いままで、会計業務やレセプト業務しか行ってきていなかった場合に、施設基準の人員配置の計算方法を求められてもさっぱりわからないのではないでしょうか。
小さな病院であれば事務長さんが、中規模以上の病院であれば課長クラスの役職者が実務をされていることが多いかと思います。
「実務をすることはないけれど、計算方法について知っておきたい!」
「いずれは自分も管理していきたい!」
という医療事務の方のために、本記事は施設基準に頻繁に出てくる人員配置、看護要員の計算方法についてまとめてみました。
▼前提条件としての人員配置の計算方法の注意事項を記載しておきます▼
- ※① 病棟に配置されている看護要員の数は、1勤務帯8時間で1日3勤務帯を標準として計算する。
- ※② 2交代勤務であっても、届出の基準となる「1日看護配置数」は1勤務帯8時間で1日3勤務帯で換算した人数が標準となる。
- ※③ 看護職員=看護師と准看護師
- ※④ 看護要員=看護補助者(いわゆる看護助手、ケアスタッフさんとかのこと)
例1 一般病棟の場合
病床数60床で一般病棟10対1の場合の月平均1日あたりの看護配置数は
60床÷10×3=18人≠18人以上・・・A(10対1の必要最小人数)
参考
計算式の中の、10は一般病棟10:1の10
3は3勤務帯のことです。※①で記述しています。

**提示データ**:
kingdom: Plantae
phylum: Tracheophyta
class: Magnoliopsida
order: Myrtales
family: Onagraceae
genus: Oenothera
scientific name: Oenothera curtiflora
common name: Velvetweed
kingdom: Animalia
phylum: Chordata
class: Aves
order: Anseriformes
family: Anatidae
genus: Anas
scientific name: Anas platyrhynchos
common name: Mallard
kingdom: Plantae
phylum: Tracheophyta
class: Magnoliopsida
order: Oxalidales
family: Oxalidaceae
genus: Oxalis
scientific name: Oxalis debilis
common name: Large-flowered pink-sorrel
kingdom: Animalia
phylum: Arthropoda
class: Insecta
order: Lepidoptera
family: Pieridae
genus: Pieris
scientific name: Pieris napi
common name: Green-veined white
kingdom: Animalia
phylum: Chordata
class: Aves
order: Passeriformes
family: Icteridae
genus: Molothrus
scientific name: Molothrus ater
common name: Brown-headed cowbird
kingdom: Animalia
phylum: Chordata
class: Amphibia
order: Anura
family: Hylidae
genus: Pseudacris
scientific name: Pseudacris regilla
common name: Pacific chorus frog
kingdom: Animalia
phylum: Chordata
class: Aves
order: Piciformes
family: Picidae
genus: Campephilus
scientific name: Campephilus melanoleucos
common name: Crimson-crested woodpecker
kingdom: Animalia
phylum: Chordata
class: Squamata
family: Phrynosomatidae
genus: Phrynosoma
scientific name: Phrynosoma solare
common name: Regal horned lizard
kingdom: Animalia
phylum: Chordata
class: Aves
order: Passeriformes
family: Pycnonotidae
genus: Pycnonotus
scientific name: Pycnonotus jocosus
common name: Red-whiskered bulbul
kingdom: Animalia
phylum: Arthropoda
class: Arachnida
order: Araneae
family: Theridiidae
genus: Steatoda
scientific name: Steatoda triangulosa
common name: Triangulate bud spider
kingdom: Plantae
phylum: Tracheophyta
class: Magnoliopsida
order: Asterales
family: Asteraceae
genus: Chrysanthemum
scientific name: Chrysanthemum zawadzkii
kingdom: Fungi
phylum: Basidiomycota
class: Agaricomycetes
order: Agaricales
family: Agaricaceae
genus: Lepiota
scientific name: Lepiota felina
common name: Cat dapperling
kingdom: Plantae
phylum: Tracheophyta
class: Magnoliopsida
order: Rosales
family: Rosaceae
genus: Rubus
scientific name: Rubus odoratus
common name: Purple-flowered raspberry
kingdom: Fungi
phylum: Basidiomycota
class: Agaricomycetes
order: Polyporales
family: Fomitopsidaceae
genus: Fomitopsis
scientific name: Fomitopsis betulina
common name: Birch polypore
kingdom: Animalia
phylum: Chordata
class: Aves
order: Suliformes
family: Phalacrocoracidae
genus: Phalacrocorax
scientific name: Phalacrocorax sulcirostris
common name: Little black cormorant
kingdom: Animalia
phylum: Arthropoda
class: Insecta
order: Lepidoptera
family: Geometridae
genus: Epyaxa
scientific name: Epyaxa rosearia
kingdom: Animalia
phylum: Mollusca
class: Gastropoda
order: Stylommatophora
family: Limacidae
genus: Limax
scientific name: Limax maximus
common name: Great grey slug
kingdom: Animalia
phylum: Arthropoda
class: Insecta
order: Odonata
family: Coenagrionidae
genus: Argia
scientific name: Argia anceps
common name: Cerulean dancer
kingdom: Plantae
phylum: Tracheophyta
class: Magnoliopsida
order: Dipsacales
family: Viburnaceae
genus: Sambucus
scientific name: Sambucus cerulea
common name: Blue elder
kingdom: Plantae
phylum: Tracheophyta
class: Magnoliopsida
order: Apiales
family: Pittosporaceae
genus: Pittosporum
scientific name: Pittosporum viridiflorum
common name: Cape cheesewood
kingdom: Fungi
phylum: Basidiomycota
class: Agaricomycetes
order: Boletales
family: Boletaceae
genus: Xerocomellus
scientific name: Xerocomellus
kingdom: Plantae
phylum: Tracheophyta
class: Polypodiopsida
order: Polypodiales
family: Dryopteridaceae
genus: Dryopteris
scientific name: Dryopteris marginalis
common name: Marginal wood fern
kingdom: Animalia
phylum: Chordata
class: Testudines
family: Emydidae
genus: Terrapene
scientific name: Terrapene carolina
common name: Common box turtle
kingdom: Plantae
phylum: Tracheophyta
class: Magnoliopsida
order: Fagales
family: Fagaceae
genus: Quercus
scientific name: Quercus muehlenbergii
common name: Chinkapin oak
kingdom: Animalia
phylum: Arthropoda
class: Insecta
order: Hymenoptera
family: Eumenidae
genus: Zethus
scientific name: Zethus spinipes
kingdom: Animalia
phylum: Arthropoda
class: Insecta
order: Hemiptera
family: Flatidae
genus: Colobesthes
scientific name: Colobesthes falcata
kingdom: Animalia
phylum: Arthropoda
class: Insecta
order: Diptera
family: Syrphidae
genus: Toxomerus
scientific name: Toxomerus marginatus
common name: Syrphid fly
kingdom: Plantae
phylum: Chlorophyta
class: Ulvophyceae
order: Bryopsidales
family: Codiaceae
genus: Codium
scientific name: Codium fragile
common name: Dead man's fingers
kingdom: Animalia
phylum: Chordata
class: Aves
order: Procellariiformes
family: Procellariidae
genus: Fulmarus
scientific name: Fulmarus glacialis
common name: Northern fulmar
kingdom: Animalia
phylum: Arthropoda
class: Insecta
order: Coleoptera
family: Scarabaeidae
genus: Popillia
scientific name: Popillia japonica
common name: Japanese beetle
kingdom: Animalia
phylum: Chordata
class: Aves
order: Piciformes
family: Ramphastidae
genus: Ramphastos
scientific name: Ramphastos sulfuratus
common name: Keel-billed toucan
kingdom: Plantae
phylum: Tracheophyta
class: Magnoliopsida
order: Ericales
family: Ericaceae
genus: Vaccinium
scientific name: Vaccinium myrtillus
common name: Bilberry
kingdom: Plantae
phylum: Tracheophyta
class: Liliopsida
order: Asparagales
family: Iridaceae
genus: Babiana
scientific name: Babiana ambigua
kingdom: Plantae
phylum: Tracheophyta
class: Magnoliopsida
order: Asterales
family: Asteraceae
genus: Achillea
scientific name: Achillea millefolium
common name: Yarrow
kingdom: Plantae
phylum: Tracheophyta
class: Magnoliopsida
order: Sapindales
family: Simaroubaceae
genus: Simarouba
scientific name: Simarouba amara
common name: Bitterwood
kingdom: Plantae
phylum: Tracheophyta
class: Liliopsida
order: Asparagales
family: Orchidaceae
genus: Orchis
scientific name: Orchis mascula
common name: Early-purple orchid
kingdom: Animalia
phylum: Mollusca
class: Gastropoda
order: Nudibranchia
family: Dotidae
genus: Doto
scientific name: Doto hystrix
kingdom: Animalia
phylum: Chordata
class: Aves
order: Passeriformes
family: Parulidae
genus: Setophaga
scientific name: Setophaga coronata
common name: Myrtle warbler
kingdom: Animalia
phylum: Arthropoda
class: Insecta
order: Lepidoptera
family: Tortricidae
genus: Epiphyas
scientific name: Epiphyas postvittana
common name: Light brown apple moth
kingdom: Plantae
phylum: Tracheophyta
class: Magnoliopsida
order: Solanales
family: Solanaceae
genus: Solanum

**問題文**: 提示文のうち、「小さな病院であれば事務長さん」から始まり「- ※① 病棟に配置されている看護要員の数は、1勤務帯8時間で1日3勤務帯を標準として計算する。」で終わる部分を、一字一句変えずに再掲しなさい。 ここでは提示文だけを手がかりにすること。

**解答**:
小さな病院であれば事務長さんが、中規模以上の病院であれば課長クラスの役職者が実務をされていることが多いかと思います。
「実務をすることはないけれど、計算方法について知っておきたい!」
「いずれは自分も管理していきたい!」
という医療事務の方のために、本記事は施設基準に頻繁に出てくる人員配置、看護要員の計算方法についてまとめてみました。
▼前提条件としての人員配置の計算方法の注意事項を記載しておきます▼
- ※① 病棟に配置されている看護要員の数は、1勤務帯8時間で1日3勤務帯を標準として計算する。